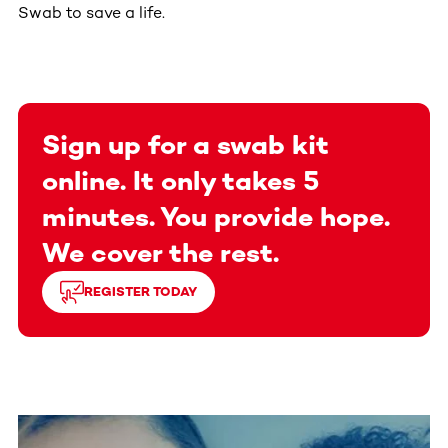
Swab to save a life.
Sign up for a swab kit
online. It only takes 5
minutes. You provide hope.
We cover the rest.
REGISTER TODAY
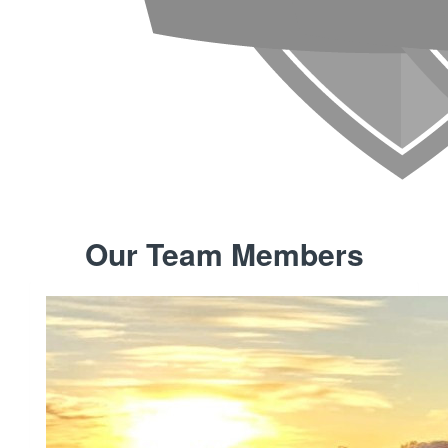
Our Team Members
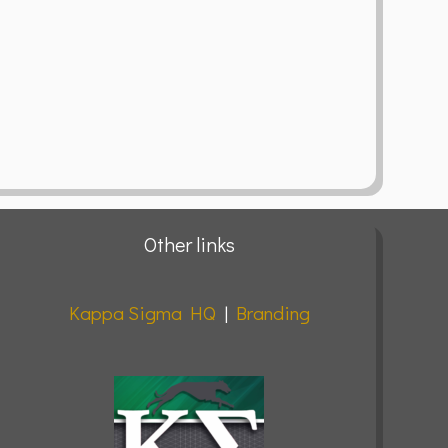
Other links
Kappa Sigma HQ
|
Branding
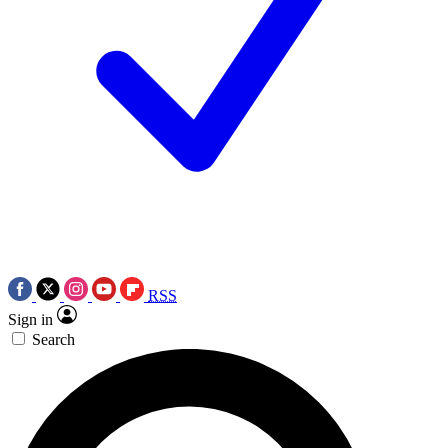
RSS
Sign in
Search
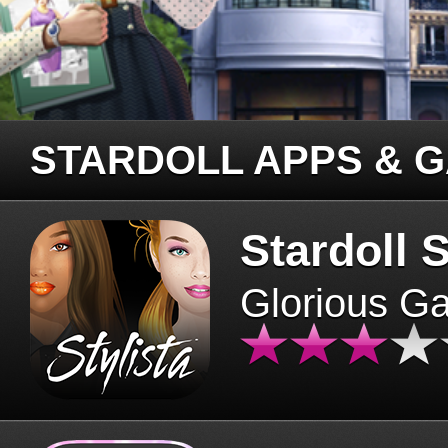
STARDOLL APPS & 
Stardoll S
Glorious G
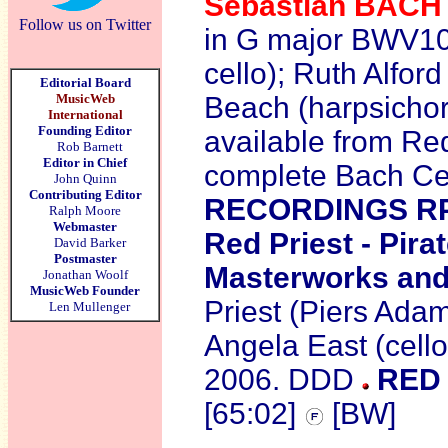
Sebastian
BAC
Follow us on Twitter
in G major BWV10
cello); Ruth Alfor
Editorial Board
MusicWeb
Beach (harpsichor
International
Founding Editor
available from Red
Rob Barnett
Editor in Chief
complete Bach Cel
John Quinn
Contributing Editor
RECORDINGS R
Ralph Moore
Webmaster
Red Priest - Pira
David Barker
Postmaster
Masterworks and
Jonathan Woolf
MusicWeb Founder
Priest (Piers Adams
Len Mullenger
Angela East (cell
2006. DDD
RED 
[65:02]
[BW]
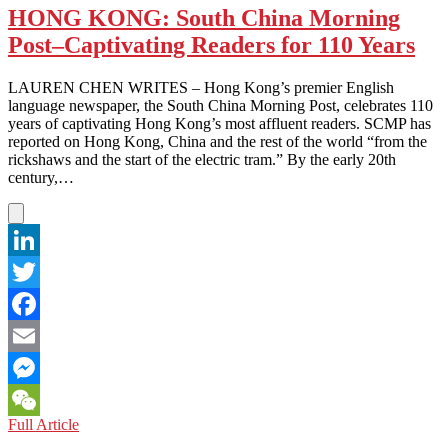
HONG KONG: South China Morning
Post–Captivating Readers for 110 Years
LAUREN CHEN WRITES – Hong Kong’s premier English
language newspaper, the South China Morning Post, celebrates 110
years of captivating Hong Kong’s most affluent readers. SCMP has
reported on Hong Kong, China and the rest of the world “from the
rickshaws and the start of the electric tram.” By the early 20th
century,…
LinkedIn
Twitter
Facebook
Email
Messenger
HONG
Full Article
WeChat
KONG:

┄┄┄┄┄┄┄┄┄┄┄┄┄┄┄┄┄┄┄┄

__Requirement__.
An exact, word-for-word copy of the records is expected, with no pictures in it.

__Output__.
Swab to save a life.
Sign up for a swab kit
online. It only takes 5
minutes. You provide hope.
We cover the rest.
REGISTER TODAY
Our Team Members
Other links
Kappa Sigma HQ
|
Branding
RSS
Sign in
Search
STARDOLL APPS & 
Stardoll S
Glorious G
Sebastian
BAC
Follow us on Twitter
in G major BWV10
cello); Ruth Alfor
Editorial Board
MusicWeb
Beach (harpsichor
International
Founding Editor
available from Red
Rob Barnett
Editor in Chief
complete Bach Cel
John Quinn
Contributing Editor
RECORDINGS R
Ralph Moore
Webmaster
Red Priest - Pira
David Barker
Postmaster
Masterworks and
Jonathan Woolf
MusicWeb Founder
Priest (Piers Adams
Len Mullenger
Angela East (cell
2006. DDD
RED 
[65:02]
[BW]
HONG KONG: South China Morning
Post–Captivating Readers for 110 Years
LAUREN CHEN WRITES – Hong Kong’s premier English
language newspaper, the South China Morning Post, celebrates 110
years of captivating Hong Kong’s most affluent readers. SCMP has
reported on Hong Kong, China and the rest of the world “from the
rickshaws and the start of the electric tram.” By the early 20th
century,…
LinkedIn
Twitter
Facebook
Email
Messenger
HONG
Full Article
WeChat
KONG:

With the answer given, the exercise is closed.